Weiter hat das SG zutreffend ausgeführt, auch die Männer, an denen die Klägerin sexuelle Handlungen vorgenommen habe bzw. die derartige sexuelle Handlungen durch die Klägerin an sich hätten vornehmen lassen, hätten keine tätlichen Angriffe i.S. des § 1 OEG gegen die Klägerin unternommen. Dies wird auch von der Klägerin selbst in dem Text ihrer Strafanzeige vom 11. September 2008 (Bl. 5 und 6 des Verwaltungsvorgangs) nicht anders geschildert.

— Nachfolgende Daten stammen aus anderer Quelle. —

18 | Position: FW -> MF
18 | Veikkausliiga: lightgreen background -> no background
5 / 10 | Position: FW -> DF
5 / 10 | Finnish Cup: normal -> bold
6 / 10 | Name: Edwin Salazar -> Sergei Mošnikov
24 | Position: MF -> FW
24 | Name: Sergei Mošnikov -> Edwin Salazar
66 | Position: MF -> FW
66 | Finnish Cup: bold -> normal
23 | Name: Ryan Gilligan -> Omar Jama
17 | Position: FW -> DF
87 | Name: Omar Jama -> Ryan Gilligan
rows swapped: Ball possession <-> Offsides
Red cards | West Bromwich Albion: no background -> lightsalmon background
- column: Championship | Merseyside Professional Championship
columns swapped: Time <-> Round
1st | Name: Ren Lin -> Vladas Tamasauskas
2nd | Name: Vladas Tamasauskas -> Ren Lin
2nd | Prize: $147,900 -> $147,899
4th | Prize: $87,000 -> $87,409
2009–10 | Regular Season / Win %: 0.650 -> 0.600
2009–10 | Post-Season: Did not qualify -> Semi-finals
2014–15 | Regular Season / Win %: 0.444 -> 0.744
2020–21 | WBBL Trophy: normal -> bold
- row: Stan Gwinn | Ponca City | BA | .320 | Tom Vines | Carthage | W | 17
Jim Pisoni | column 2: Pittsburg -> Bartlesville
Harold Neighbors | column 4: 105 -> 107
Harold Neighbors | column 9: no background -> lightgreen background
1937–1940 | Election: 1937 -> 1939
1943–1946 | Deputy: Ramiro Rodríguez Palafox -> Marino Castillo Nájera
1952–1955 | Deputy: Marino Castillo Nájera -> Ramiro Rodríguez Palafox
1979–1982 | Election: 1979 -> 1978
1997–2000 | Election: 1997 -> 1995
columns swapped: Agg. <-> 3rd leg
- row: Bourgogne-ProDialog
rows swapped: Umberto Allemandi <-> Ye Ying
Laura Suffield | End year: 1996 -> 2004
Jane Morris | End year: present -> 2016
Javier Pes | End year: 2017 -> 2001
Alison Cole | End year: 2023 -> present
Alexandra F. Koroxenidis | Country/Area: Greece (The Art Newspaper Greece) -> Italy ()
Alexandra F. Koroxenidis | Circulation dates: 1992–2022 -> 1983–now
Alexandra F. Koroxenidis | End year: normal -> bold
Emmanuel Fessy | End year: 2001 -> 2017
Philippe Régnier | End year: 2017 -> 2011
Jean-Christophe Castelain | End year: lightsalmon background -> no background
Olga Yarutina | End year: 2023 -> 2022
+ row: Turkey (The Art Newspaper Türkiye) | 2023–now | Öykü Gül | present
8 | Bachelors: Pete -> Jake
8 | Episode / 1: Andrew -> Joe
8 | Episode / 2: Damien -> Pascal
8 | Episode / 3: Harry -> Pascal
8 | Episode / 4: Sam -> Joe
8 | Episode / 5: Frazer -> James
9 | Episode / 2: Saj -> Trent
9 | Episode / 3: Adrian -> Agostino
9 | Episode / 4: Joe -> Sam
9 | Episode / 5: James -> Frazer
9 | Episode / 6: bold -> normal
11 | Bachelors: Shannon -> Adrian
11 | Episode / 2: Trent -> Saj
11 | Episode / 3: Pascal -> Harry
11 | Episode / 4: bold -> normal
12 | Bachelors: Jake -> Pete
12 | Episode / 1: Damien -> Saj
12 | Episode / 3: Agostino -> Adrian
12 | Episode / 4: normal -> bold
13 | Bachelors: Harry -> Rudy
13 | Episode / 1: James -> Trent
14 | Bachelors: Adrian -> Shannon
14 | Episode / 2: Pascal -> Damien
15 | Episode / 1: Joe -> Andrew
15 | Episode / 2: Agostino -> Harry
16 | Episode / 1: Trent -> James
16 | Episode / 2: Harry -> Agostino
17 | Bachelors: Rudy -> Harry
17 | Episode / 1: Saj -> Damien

Auch soweit die Klägerin geltend macht, Frau G. habe die Männer als Werkzeug eingesetzt und sei damit als mittelbare Täterin tätig geworden, hat das SG zutreffend unter Hinweis auf die Rechtsprechung des Bundessozialgerichts (Urteil vom 7. April 2011 - B 9 VG 2/10 R) ausgeführt, hierin liege kein "tätlicher Angriff" i.S.d. OEG. Das BSG hat in dieser Entscheidung (vgl. dort Rndnr. 44) darauf hingewiesen, es liege eine grundlegende gesetzgeberische Entscheidung des Inhalts vor, dass durch die Verwendung des Begriffs des "tätlichen Angriffs" der allgemeine Gewaltbegriff im strafrechtlichen Sinn begrenzt und grundsätzlich eine Kraftentfaltung gegen eine Person erforderlich sein solle. Die Grenze der Wortlautinterpretation sei daher jedenfalls erreicht, wenn sich die auf das Opfer gerichtete Einwirkung - ohne Einsatz körperlicher Mittel - allein als intellektuell oder psychisch vermittelte Beeinträchtigung darstellt und nicht unmittelbar auf die körperliche Integrität abzielt. So liegen die Dinge aber auch im Fall der Klägerin, die sich ausweislich des Urteils des Amtsgerichts Augsburg vom 11. Oktober 2012 und der darin getroffenen Feststellungen (deren Richtigkeit von der Klägerin nicht angezweifelt wird) jeweils ohne Gewaltanwendung - auch der beteiligten Männer - in das Geschehen gefügt hat. Es ist daher auch nicht zu Gewaltanwendungen dieser Männer gekommen, die über die Rechtsfigur der mittelbaren Täterschaft der F. zugerechnet werden könnten. Das Gericht verkennt dabei nicht, dass sich die Täterin möglicherweise durchaus die behinderungsbedingte Funktionsbeeinträchtigung der Klägerin zu Nutze gemacht hat. Dies führt aber angesichts der höchstrichterlichen Rechtsprechung, der der erkennende Senat in ständiger Spruchpraxis folgt, nicht dazu, dass hier von einem tätlichen Angriff im Sinne von § 1 OEG ausgegangen werden kann.

Die Kostenentscheidung beruht auf der Anwendung von § 193 SGG.

Anlass die Revision in Anwendung von § 160 Abs. 2 SGG zuzulassen besteht nicht.